- [Task directions]
Please extend the passage about WE Day 2017 at The Forum in Inglewood, starting right after its final sentence.

- [Supplied text]

—————

The WE organization is a global nonprofit that aims to connect young people with chances to serve locally and internationally, through projects such as collecting food for homeless shelters and raising money to build classrooms abroad. This year, WE Day events were held in Montreal, Illinois, Saskatchewan, the United Kingdom, New York and Seattle, in addition to today’s event at The Forum in Inglewood, California, which featured a surprise appearance by Oprah Winfrey and a performance by Alicia Keys.

Athletes and activists teamed up with actors and musicians to celebrate students who have participated in the social change movement. The event featured speakers and performers, and celebrities woke up bright and early to hit the blue carpet outside The Forum before the event starting at 8 a.m. PT on Thursday and share why they wanted to participate in WE Day 2017.

—————

- [Records supplied]
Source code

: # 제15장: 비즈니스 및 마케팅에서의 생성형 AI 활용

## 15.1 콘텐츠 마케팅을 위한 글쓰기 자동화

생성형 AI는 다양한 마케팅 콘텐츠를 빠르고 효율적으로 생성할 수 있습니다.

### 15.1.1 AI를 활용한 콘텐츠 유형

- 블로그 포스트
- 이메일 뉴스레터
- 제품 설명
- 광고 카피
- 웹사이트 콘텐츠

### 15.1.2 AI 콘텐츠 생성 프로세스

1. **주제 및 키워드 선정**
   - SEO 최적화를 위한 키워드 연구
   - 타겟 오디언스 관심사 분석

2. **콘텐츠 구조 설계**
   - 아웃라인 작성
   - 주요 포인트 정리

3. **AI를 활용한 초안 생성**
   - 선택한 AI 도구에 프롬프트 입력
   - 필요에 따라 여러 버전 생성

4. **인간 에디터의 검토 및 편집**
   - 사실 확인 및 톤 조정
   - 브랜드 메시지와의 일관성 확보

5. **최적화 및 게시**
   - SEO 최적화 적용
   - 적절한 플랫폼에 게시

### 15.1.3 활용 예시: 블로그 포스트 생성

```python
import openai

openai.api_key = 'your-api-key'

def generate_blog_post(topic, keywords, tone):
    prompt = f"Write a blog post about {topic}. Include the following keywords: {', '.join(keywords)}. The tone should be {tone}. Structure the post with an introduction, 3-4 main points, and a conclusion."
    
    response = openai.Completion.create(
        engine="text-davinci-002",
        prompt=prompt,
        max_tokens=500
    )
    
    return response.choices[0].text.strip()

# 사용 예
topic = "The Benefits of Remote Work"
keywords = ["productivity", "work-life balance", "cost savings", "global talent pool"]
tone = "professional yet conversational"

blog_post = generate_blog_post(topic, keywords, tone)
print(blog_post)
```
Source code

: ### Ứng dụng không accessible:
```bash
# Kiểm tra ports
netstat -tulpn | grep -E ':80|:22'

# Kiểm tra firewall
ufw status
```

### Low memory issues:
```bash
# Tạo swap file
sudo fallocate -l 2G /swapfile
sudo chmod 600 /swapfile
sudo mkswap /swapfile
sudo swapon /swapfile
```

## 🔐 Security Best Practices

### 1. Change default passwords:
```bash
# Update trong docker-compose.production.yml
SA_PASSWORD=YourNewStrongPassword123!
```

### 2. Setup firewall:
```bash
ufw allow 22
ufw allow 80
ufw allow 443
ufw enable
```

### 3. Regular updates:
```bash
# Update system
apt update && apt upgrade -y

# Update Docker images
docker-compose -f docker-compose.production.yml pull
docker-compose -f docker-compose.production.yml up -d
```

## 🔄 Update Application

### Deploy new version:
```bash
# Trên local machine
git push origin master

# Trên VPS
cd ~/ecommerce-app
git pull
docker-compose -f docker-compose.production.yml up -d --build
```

—————

- [Output]
Auli’i Cravalho, who voices the lead in Disney's Moana, attended WE Day for the first time and said that, at age 16, it's the perfect time for her and her peers to get active. “I think it’s so important for us to come together and for us to really become 'we,'” Cravalho told Billboard. “It starts with me, but it ends with us.”

She added that attending the event was inspiring to her and hopefully to the other 16,000 kids in the audience. “I am just so excited with all of these students, and I think they’re going to realize that they can make such a big difference, that they are the generation that’s going to make a difference, and there’s nothing more exciting than that,” Cravalho said.

The Disney starlet said she was most excited to see Lily Collins and Selena Gomez on the blue carpet -- and Billboard captured the moment when she got to hug one of her heroes.

"Am I Wrong?" duo Nico & Vinz said, as Los Angeles residents, they were excited to attend the event and support kids who are volunteering in their neighborhood. “I think a kind of cool thing about WE Day is early on, [the event is] teaching us young people how rewarding it is to give,” Nicolay “Nico” Sereba told Billboard.

The pair were quick to agree on a musician they were both most excited to see at the event: Alicia Keys.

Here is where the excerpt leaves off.